With the start of 2023, West Homer Elementary principal Eric Waltenbaugh and Fireweed Academy principal Kyle Darbonne both have an enhanced schedule for the new semester that they’re hoping will continue to increase student and faculty engagement opportunities.
“After the past three years of things shut down due to COVID, every semester we’re able to give back more, offer more activities to students and dig a little deeper into our instructional practice in across the building,” Waltenbaugh said.
Some of the things that are coming back this spring are the ski program, a chess program and a sixth grade band program. Staff at the school have been taking inventory on instruments available at the school and looking at what faculty can do to structure the program into the school schedule.
“Marge Dunn has spearheaded the return of band and Tina Moore and Emily Lamb, one of our new teachers, a speech pathologist, will participate in leading band, also. It’ll be a collaborative effort,” Waltenbaugh said. The start date for band will be Jan. 17 and it will just be available for sixth grade.
Another program started this fall was a Japanese Club offered by parent Megumi Beams. “The program was wildly successful; we had more than 40 students participate. The group has participated in multiple Zoom sessions with students in our sister city Hyogo, Japan. The kids also presented their work to the Homer City Council to show them what they’ve been working on,” Waltenbaugh said. Japanese Club will continue this spring. “It feels really good to be able to say ‘yes’ to people in the larger community who want to be able to offer programs,” he said.
The school is also looking into building more healthy personal habits: making attainable goals and being able to reflect on them. “This is a value to what is central to what we do at West Homer, by the time students leave here we want the student to be able to reflect on school goals, maybe making incremental steps towards achieving it, having an accountability buddy,” he said. For example, this year students set a reading goal this year of 21 million words as a school, an accomplishment they were able to celebrate schoolwide.
The West Homer Elementary Site Council (steering committee) has been working with the state on some of the issues regarding traffic congestion on the Sterling Highway at pickup and drop-off time.

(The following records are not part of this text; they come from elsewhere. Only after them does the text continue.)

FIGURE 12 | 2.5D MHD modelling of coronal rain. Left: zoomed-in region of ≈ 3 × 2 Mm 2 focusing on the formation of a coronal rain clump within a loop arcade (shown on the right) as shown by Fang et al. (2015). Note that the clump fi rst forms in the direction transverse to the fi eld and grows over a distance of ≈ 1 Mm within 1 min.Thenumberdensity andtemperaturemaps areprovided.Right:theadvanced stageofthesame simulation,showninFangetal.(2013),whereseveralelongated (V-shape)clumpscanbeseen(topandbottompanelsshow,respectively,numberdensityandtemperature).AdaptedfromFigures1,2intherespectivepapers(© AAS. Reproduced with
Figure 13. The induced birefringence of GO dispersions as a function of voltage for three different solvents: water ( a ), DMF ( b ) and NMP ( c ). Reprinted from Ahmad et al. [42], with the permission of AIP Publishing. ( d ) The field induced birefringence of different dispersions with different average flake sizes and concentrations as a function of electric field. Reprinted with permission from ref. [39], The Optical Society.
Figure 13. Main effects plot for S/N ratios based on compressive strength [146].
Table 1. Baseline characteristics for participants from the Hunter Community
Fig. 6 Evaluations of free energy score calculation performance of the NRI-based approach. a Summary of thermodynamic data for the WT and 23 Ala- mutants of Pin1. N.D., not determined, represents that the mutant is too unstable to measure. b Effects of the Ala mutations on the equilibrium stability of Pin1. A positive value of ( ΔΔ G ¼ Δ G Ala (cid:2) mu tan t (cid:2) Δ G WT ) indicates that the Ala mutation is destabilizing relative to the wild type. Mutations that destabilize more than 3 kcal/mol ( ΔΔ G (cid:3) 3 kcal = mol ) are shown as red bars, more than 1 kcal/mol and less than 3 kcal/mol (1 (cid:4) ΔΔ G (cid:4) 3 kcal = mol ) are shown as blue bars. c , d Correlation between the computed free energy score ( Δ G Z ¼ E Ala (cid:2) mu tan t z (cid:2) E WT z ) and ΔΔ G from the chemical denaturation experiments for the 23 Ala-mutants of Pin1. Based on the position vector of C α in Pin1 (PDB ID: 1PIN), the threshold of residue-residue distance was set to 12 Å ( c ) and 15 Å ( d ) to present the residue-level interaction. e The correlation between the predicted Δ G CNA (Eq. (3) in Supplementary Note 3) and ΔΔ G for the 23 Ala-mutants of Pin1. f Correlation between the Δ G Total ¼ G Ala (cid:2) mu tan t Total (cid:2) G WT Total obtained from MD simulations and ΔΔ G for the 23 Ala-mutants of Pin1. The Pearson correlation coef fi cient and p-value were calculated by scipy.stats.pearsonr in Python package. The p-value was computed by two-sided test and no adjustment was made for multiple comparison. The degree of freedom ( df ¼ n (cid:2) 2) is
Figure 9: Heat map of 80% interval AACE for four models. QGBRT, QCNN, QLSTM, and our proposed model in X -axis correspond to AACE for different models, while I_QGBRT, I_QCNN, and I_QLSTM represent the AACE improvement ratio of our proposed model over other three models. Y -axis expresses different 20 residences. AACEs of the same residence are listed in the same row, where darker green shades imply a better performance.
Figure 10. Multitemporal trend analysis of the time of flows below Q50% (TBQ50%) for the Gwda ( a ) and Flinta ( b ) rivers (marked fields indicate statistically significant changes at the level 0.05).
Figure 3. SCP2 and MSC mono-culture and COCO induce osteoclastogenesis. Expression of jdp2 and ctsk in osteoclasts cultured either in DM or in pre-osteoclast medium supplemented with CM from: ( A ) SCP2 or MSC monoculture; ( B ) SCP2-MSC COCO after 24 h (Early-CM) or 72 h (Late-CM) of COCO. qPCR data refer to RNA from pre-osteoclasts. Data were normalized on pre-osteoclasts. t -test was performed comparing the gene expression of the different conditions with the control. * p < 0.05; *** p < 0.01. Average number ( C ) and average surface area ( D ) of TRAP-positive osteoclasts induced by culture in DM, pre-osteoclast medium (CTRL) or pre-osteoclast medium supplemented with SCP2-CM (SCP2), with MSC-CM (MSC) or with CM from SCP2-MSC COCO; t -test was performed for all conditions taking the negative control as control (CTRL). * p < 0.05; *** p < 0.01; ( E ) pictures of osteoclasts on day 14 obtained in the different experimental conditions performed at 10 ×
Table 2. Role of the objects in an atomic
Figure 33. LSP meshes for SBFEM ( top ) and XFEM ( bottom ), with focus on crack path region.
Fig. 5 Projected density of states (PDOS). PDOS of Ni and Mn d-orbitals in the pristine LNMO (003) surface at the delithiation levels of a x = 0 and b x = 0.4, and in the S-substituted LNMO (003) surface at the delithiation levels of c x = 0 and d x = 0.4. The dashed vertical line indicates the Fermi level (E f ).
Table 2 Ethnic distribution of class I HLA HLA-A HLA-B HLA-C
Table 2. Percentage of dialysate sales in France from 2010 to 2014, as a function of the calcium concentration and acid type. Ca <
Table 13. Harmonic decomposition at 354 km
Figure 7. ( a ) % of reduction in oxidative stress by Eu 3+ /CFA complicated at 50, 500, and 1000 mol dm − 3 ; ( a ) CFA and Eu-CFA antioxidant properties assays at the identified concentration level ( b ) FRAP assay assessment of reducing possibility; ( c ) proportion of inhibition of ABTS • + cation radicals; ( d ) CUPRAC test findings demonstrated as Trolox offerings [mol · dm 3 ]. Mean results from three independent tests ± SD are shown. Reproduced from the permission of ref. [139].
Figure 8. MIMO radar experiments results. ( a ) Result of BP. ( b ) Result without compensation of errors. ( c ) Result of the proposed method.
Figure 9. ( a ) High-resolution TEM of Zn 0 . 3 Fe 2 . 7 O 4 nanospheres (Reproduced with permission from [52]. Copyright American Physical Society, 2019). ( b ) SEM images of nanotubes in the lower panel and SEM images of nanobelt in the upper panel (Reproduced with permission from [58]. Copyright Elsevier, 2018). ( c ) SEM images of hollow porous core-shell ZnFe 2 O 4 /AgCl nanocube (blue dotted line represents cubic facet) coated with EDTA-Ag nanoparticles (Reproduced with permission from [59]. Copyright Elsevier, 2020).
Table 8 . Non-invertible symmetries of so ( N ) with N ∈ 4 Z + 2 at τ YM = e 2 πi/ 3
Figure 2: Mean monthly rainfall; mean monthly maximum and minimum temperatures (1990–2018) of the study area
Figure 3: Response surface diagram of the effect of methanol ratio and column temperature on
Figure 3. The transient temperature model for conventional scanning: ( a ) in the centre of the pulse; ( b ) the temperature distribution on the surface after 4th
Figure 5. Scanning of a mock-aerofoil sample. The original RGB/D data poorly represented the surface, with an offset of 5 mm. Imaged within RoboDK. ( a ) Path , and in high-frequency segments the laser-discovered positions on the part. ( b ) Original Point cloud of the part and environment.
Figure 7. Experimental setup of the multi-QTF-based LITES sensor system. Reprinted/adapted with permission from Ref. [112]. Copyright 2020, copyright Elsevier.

The state conducted a traffic study at Soundview and the Sterling Highway and are considering some options for how to relieve congestion, potentially adding a traffic light or a turn lane. “Our Site Council is really advocating for infrastructure changes related to this issue,” Waltenbaugh said.
Waltenbaugh wants to remind parents that they can always arrive early, park and walk up to the building. “Parents are also welcome to come into the building. This is another transition from COVID times, we want them to come in and get involved. The PTO has a lot going on right now so does the site council.” Parents can find information about those organizations on the West Homer Elementary website.
Kyle Darbonne is beginning his second semester as the Fireweed Academy principal. “The fall semester was just my first year here and I was more in absorbing mode, just drinking in feedback and all of the Fireweed-isms, trying to dig into the heart of what makes our community so special. And now I feel like this is a launching point where I am able to take some of that feedback and implement improvements directly,” he said. Some of those improvements include revisions to the schedule, bringing back more ‘artists in the schools’ than they were able to include in the fall semester, reimplementing a physical education course, creating more structured outside time and improving overall communication with parents. The school’s library has continued to make improvements with community donations and educators seeking new books to add to the existing collections and students will have more access to that this semester also.
The two schools, housed in the same Kenai Peninsula School District building, are creating more collaboration efforts to truly share the space. The morning Jan. 3 started with staff pot-luck, for example. “If we’re going to share each other’s space it’s important for us to be more connected to each other’s stories and participate across schools on common grounds because it’s a unique setting that doesn’t often exist between two different schools and it is an upside of this building model. It’s something kind of exciting,” Darbonne said. “My words for the semester are ‘growth’ and ‘action.’ Let’s take this transition year of Fireweed and make it something really beautiful for the whole community,” he said.